> Activity
On every line of the listing, check for "software"; copy the lines that have it.

> Data extract
§ §

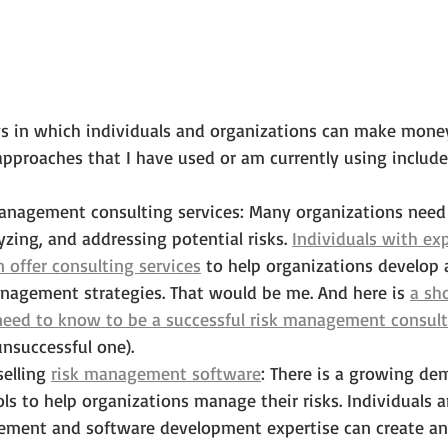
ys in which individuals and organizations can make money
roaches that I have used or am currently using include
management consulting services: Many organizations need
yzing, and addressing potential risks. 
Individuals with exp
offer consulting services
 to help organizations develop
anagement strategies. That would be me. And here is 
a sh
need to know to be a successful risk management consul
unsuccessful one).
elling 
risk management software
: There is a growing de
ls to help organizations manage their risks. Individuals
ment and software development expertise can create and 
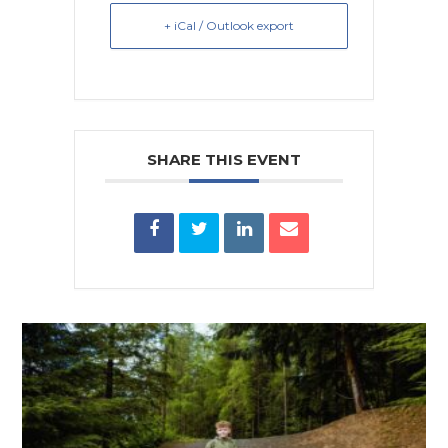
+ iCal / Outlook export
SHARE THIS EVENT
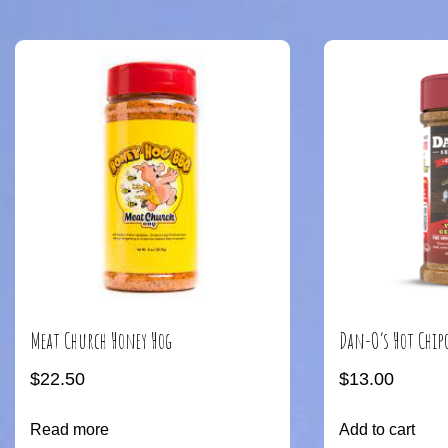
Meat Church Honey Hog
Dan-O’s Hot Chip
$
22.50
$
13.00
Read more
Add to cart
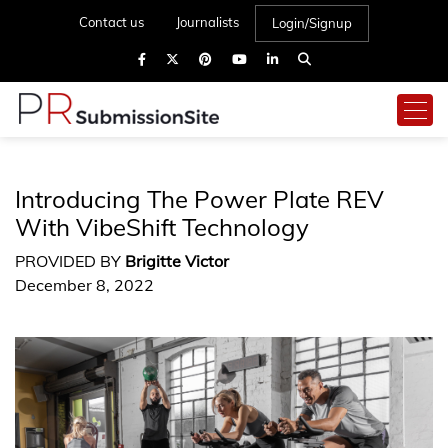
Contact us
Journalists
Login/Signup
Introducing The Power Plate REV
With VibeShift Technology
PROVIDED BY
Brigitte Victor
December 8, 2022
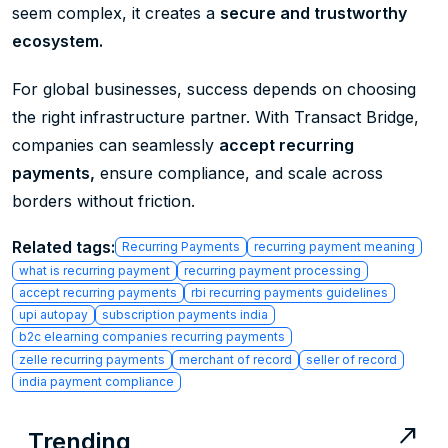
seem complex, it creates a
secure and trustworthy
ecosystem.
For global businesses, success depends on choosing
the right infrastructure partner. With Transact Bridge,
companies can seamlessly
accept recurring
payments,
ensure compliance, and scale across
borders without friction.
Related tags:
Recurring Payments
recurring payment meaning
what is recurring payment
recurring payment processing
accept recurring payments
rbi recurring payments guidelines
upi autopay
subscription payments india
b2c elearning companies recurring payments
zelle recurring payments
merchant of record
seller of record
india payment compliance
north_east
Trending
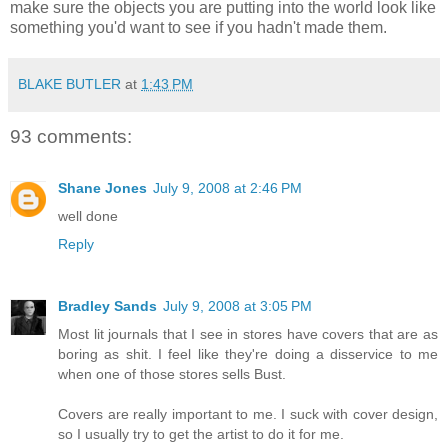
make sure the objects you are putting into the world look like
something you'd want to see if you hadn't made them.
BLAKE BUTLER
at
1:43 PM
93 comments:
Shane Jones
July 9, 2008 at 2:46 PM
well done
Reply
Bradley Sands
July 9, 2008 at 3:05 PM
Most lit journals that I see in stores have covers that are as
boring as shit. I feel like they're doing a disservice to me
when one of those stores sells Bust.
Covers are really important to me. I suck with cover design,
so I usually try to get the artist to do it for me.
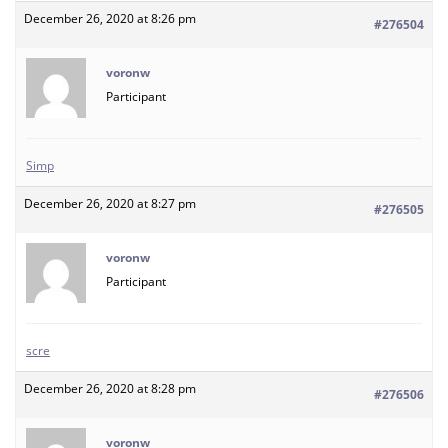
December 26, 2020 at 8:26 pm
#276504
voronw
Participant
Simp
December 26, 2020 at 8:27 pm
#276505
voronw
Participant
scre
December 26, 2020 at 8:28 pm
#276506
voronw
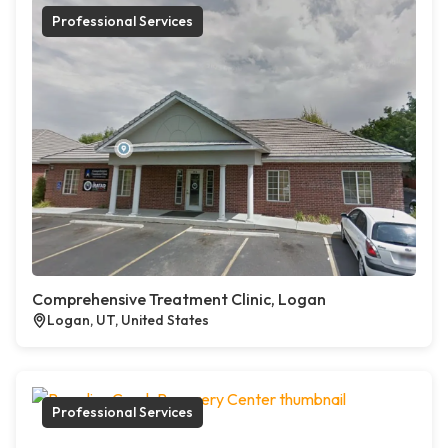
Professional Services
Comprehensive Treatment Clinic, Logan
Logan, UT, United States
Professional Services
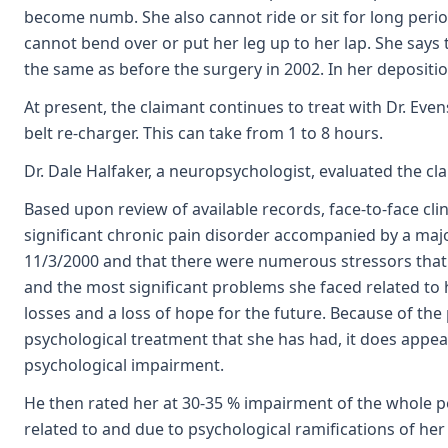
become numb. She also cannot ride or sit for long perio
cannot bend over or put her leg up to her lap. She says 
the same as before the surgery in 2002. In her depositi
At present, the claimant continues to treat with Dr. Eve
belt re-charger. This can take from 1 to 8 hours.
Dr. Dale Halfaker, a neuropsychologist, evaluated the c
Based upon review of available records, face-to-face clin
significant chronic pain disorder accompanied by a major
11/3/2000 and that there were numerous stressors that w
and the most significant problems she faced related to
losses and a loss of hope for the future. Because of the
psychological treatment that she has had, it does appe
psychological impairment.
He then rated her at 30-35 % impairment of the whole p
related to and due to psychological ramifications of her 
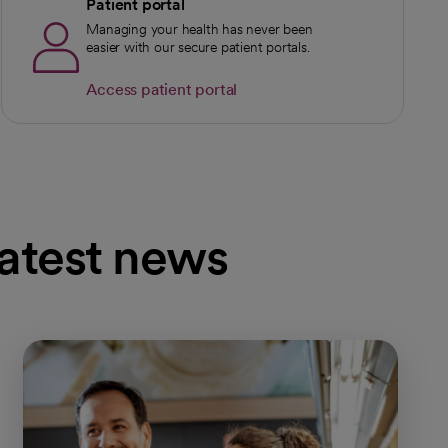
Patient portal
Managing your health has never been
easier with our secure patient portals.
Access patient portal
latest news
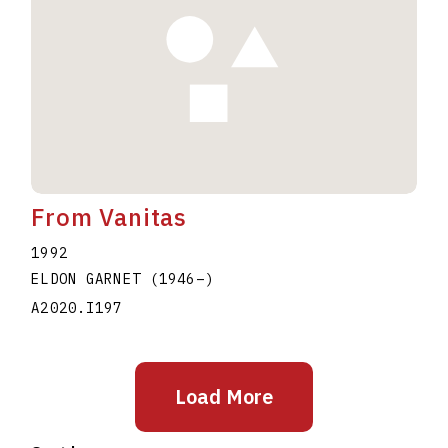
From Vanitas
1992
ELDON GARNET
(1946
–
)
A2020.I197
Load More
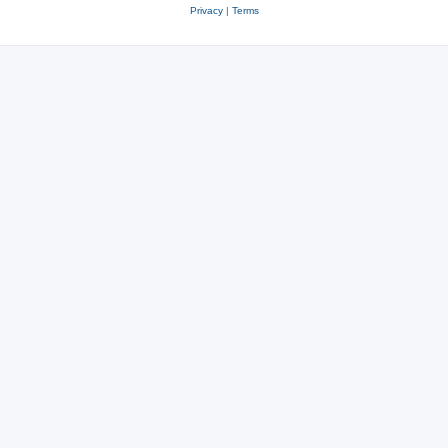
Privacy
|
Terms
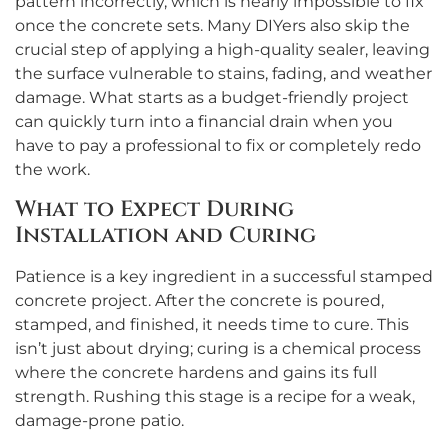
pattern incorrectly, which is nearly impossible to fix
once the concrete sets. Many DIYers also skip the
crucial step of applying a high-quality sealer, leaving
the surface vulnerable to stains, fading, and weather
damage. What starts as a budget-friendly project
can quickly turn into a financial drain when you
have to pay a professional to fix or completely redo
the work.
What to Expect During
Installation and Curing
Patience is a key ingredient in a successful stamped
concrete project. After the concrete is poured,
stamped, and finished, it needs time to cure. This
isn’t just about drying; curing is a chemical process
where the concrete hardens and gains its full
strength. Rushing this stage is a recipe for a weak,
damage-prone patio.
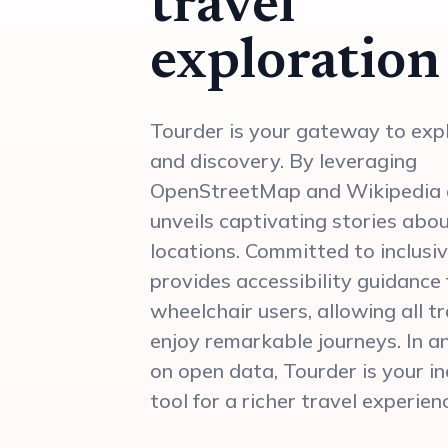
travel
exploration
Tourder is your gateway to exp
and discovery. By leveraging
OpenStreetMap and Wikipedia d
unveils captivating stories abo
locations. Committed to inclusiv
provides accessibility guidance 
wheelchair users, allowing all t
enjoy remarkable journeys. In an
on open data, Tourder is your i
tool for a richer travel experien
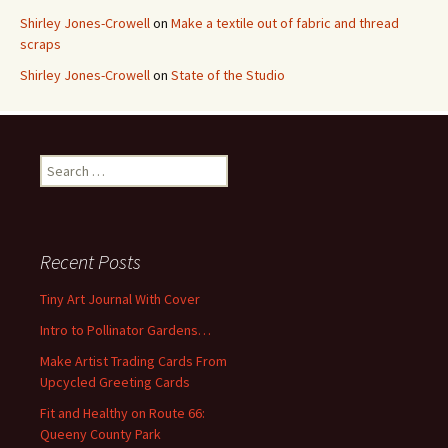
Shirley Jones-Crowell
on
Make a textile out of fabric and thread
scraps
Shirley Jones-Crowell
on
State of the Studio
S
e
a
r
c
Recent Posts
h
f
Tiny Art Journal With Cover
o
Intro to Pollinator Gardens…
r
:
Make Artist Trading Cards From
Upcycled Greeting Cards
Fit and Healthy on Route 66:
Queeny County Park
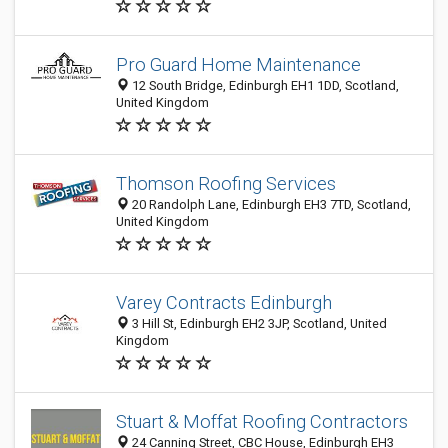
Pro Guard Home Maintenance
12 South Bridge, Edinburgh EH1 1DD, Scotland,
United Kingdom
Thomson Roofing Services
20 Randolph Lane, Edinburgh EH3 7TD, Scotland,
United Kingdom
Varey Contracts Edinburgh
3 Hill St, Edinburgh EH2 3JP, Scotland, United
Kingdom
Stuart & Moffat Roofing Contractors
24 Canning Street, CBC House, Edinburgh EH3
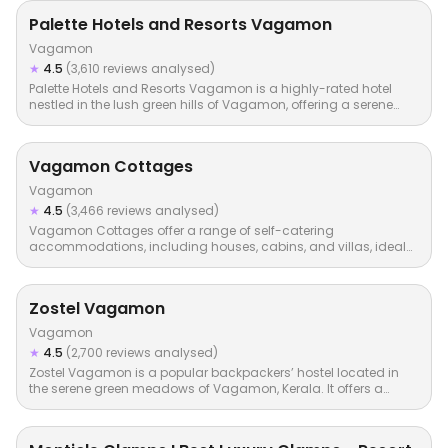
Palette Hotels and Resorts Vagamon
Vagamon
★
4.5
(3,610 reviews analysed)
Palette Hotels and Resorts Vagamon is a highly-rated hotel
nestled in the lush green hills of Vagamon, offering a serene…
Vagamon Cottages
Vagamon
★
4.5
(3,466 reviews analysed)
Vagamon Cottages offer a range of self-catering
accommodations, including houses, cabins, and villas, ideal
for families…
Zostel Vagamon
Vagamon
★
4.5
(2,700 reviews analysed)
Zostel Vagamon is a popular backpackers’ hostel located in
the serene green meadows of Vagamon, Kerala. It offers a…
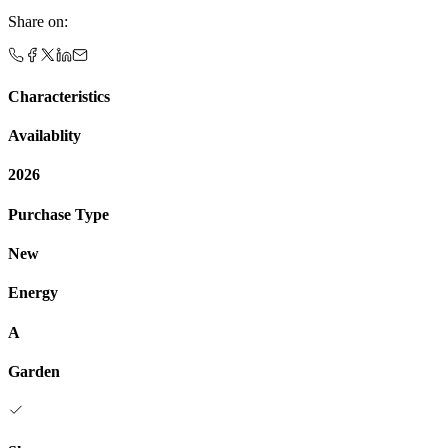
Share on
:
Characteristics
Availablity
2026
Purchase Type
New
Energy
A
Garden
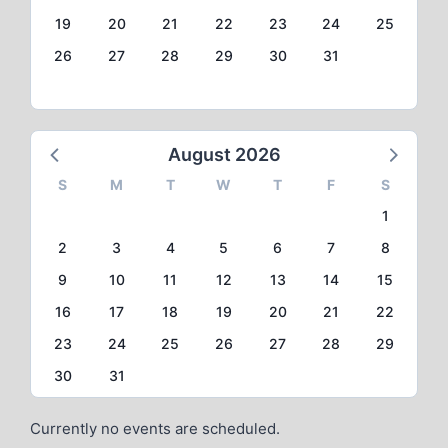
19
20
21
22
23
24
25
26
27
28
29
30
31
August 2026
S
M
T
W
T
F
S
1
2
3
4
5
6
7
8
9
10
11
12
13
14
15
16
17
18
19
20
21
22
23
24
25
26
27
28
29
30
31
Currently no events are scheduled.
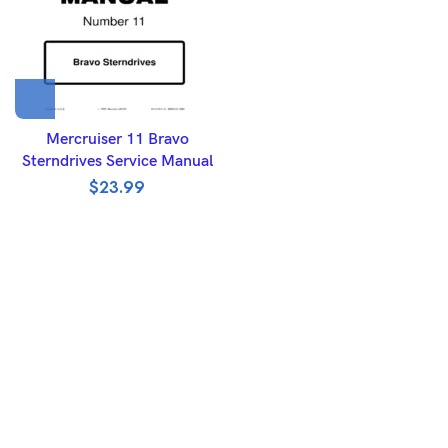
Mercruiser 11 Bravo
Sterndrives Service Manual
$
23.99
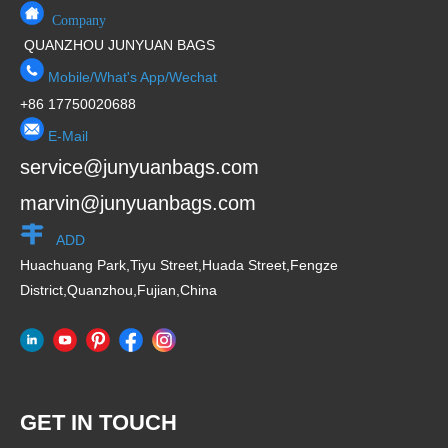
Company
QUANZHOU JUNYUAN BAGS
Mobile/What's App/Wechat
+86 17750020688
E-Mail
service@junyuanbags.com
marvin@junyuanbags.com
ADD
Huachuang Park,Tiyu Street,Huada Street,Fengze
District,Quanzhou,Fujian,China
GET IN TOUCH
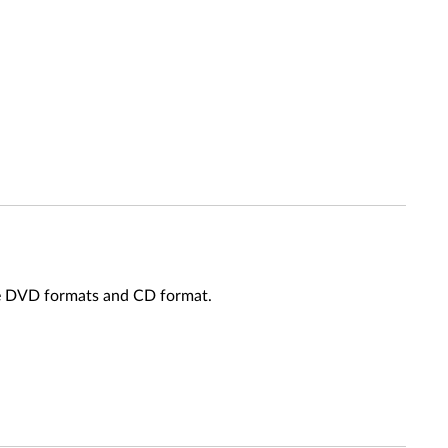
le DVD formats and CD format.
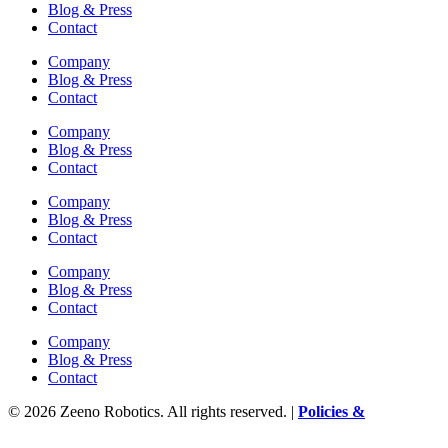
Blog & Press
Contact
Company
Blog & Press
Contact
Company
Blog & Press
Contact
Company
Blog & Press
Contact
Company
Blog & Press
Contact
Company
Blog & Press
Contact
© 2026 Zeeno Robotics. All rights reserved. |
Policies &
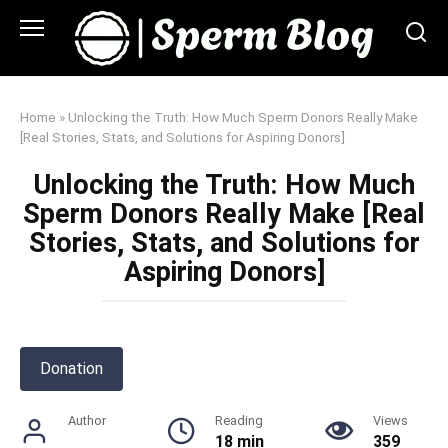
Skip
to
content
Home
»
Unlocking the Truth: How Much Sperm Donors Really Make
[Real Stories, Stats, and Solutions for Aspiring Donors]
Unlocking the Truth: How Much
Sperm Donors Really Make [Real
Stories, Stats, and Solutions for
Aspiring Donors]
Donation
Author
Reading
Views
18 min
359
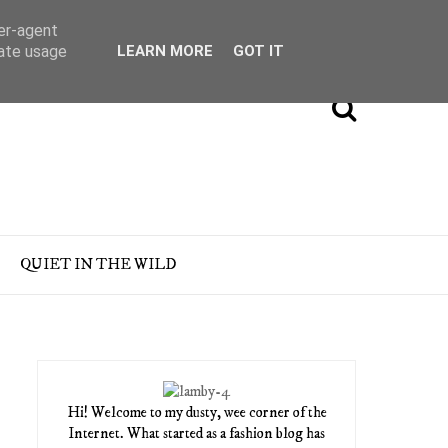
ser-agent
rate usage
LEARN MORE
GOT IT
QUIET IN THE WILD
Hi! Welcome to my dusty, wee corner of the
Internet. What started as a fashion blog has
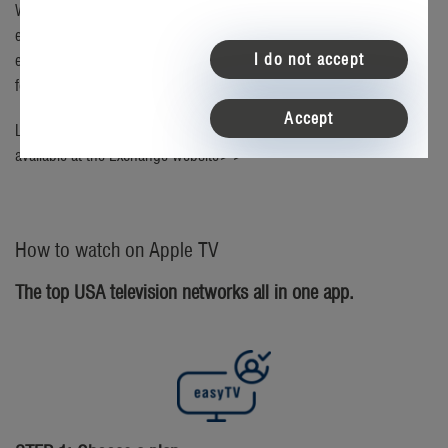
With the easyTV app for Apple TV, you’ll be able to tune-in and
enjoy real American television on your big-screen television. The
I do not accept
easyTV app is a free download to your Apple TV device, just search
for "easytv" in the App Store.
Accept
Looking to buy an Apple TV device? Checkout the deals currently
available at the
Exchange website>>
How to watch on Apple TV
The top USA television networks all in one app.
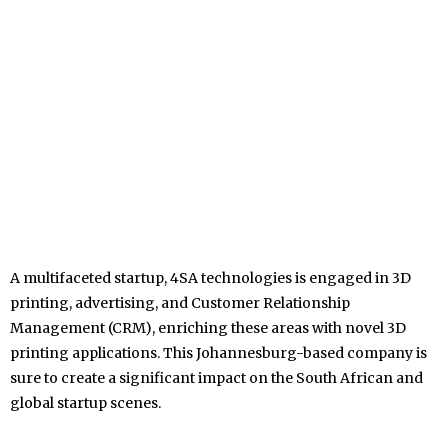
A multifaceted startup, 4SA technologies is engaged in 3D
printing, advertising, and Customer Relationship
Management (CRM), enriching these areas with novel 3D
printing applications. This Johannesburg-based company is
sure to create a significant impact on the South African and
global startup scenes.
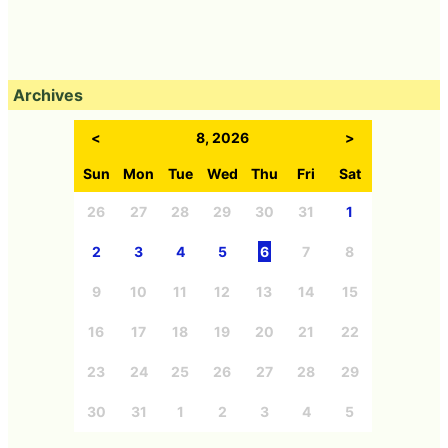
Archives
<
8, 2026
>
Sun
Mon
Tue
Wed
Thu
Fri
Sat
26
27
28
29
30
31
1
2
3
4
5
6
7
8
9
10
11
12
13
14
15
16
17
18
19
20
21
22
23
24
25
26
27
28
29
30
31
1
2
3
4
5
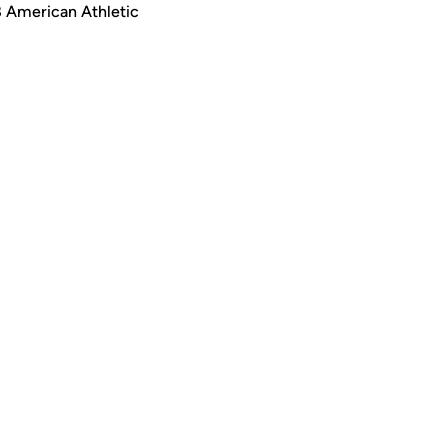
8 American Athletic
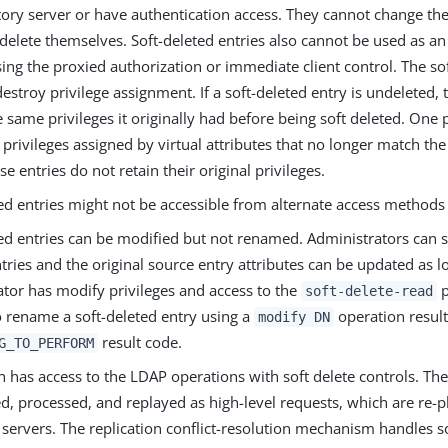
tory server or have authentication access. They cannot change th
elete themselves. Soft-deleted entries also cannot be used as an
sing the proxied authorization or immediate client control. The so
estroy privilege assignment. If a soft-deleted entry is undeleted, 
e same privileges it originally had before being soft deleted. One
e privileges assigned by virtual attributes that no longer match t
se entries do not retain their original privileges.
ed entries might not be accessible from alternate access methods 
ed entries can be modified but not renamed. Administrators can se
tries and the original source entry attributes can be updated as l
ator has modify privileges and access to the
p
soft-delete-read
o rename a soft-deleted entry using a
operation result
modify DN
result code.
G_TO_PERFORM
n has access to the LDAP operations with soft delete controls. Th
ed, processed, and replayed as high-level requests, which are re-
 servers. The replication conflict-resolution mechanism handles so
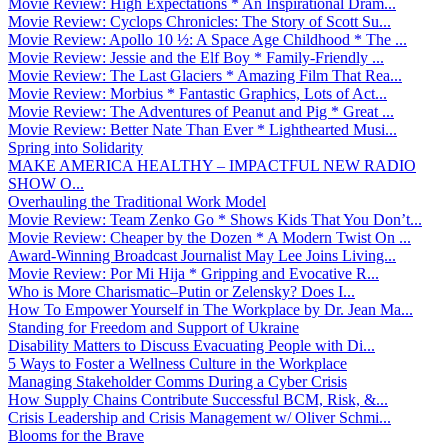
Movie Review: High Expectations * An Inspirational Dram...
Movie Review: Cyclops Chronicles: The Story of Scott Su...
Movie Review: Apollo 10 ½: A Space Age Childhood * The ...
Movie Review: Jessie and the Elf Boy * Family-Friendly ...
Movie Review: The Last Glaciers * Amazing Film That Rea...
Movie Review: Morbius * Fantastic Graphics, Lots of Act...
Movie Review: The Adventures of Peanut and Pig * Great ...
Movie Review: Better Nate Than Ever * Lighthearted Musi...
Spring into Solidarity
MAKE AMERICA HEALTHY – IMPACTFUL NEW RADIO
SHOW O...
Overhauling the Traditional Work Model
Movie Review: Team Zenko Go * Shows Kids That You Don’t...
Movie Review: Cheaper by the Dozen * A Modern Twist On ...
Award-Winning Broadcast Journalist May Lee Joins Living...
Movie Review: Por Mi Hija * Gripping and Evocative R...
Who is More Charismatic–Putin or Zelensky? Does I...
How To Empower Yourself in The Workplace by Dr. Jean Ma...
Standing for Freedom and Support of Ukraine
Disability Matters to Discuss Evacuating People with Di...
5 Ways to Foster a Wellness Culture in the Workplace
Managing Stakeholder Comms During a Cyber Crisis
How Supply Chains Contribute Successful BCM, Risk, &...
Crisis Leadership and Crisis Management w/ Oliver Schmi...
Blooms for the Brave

§ §

> Exercise answer
risk management software
ment and software development expertise can create and 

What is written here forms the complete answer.